Opinión

Aleph

La niñez y la clase política

Carolina Escobar Sarti

Carolina Escobar Sarti

¿Qué tiene que ver la niñez de Guatemala con el cisma político que Jimmy Morales, en su calidad de presidente, provocó a partir del 27 de agosto recién pasado, cuando declaró non grato a Iván Velásquez, símbolo de la lucha frontal contra la corrupción enquistada en el país? ¿Cómo se relaciona la dramática realidad de una gran parte de la niñez y adolescencia guatemaltecas, con los desmanes de los diputados y demás funcionarios corruptos que tienen secuestrado al Estado?

En la coyuntura del Día Internacional del Niño y la Niña, Jimmy Morales usó una frase de Franklin D. Roosevelt para recordarnos que: “No siempre se puede construir un futuro para nuestros niños y jóvenes, pero siempre podremos construir niños y jóvenes para el futuro”. Dijo, además, que los cambios que realmente hacen historia son los que se hacen desde los hogares cada día.

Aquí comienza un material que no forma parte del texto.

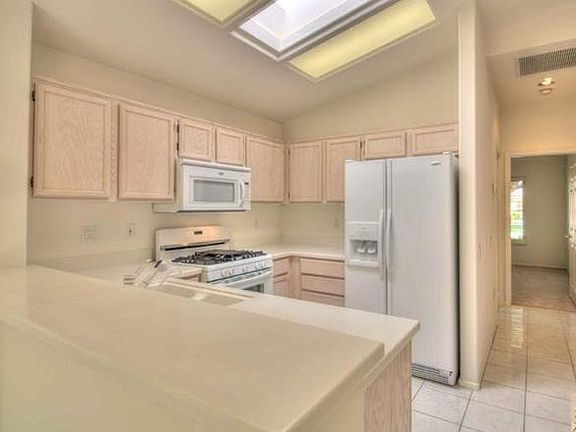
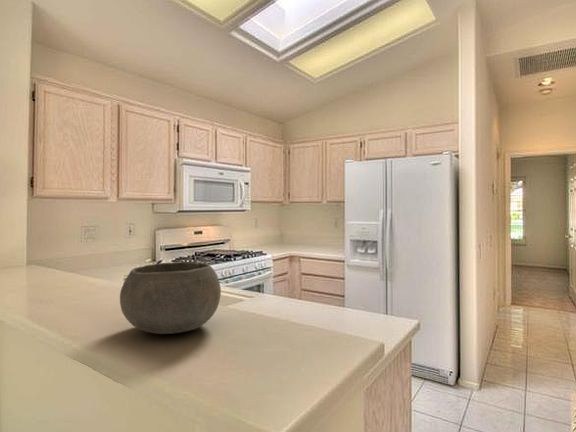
+ bowl [119,261,222,335]
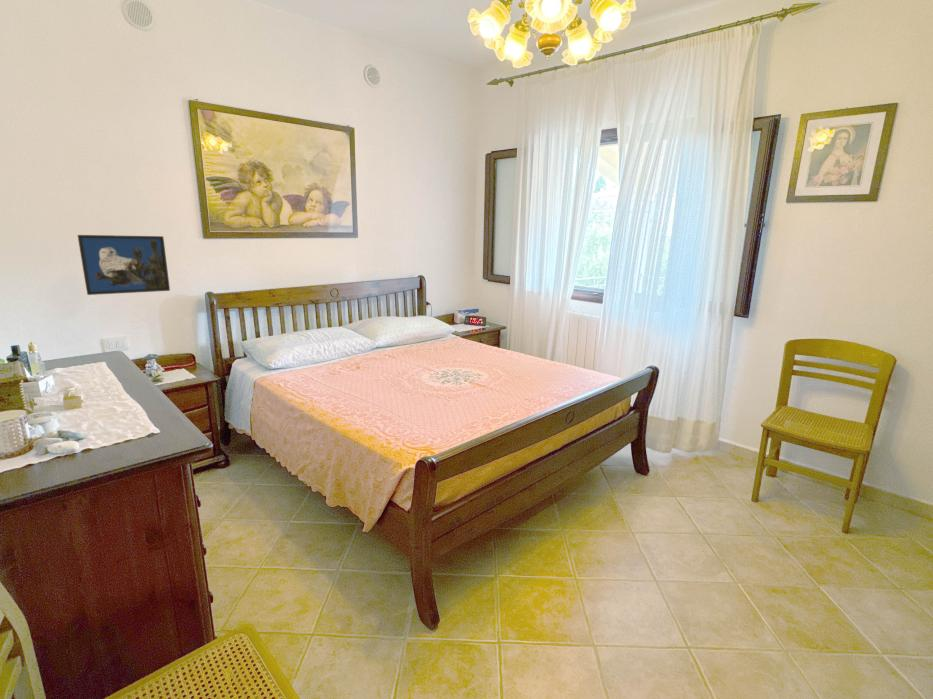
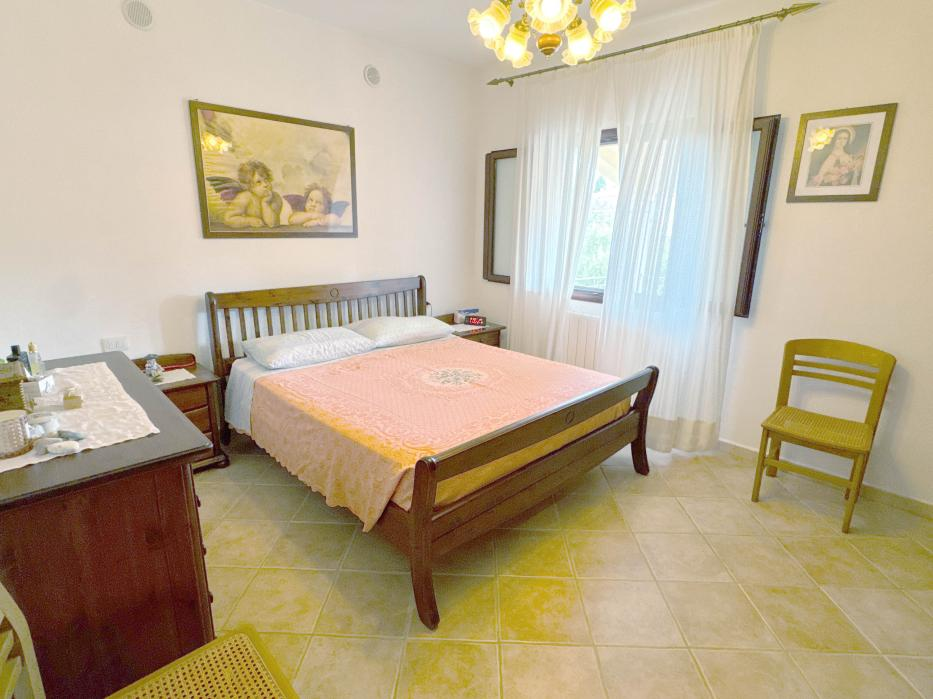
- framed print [77,234,171,296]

Cuando una persona entiende de qué habla, sabe que toda frase debe ser contextualizada y validada en el lugar y tiempo en los cuales se pronuncia. No es suficiente que la haya dicho un presidente estadounidense hace un siglo, en otro contexto, para que sea buena para Guatemala. Es más, fue el mismo Roosevelt (o su Secretario de Estado, según otras fuentes) quien dijo también aquella lapidaria frase: “Puede ser que Somoza sea un hijo de p..., pero es nuestro hijo de p...”. Otros tiempos, otras realidades, otros lenguajes. En fin, vuelvo a la declaración de Morales, que resulta ser muy desafortunada por tres razones: porque Guatemala es calificada como uno de los países del mundo con los indicadores más alarmantes en niñez y adolescencia; porque también estamos entre los primeros lugares planetarios de corrupción; y porque sin empleo, educación, justicia, salud, alimentación y techo no hay “hogares” posibles. Si un Estado no provee las condiciones idóneas para que se desarrollen las personas y las familias, no podemos asegurar que esos padres y madres que medio sobreviven, formen niñas y niños felices. Solo cuando las grandes políticas públicas se construyan con un enfoque de niñez y adolescencia cambiará realmente el rostro de Guatemala.

En esta intersección me quedo: en el punto de relación entre corrupción y niñez, porque lo cierto es que no se puede construir ningún futuro para nadie en un Estado secuestrado por corruptos y ladrones. Tal vez eso quiso decir Morales, pero tampoco podemos formar ciudadanos para el futuro en esas circunstancias. Icefi habló hace poco (conservadoramente) de pérdidas anuales aproximadas por corrupción de US$550 millones anuales en Guatemala, mientras que apenas se invierten US$0.73 centavos por niño/a diariamente. Esto se refleja en cifras proporcionadas por las mismas instancias del Estado relacionadas con niñez y adolescencia: del 2009 al 2016, bajó significativamente la tasa neta de cobertura educativa en todos los niveles; la desnutrición crónica sigue manteniendo la relación de uno de cada dos niños menores de 5 años en todo el territorio nacional; los nacimientos en niñas y adolescentes entre 10 y 17 años siguen dándose sin que nadie los pare; cada día en Guatemala mueren por violencia dos niñas, niños o adolescentes. Y esto no para allí, incluso hay cifras conservadoras de la última Encovi, sobre 800 mil niñas, niños y adolescentes trabajadores (cifras de otras instancias reportan hasta un millón 200 mil). Del hambre en adelante, considero que lo que viven millones de niñas y niños en Guatemala es tortura. ¿Y luego quieren hombres y mujeres “buenos” construyendo al país?

Y como nos gustan las frases, termino con esta: “Para destruir una nación no se requiere de bombas atómicas o misiles de largo alcance. Solo se necesita bajar el nivel de educación y permitir que se copie en los exámenes” (frase a la entrada de una universidad en Sudáfrica).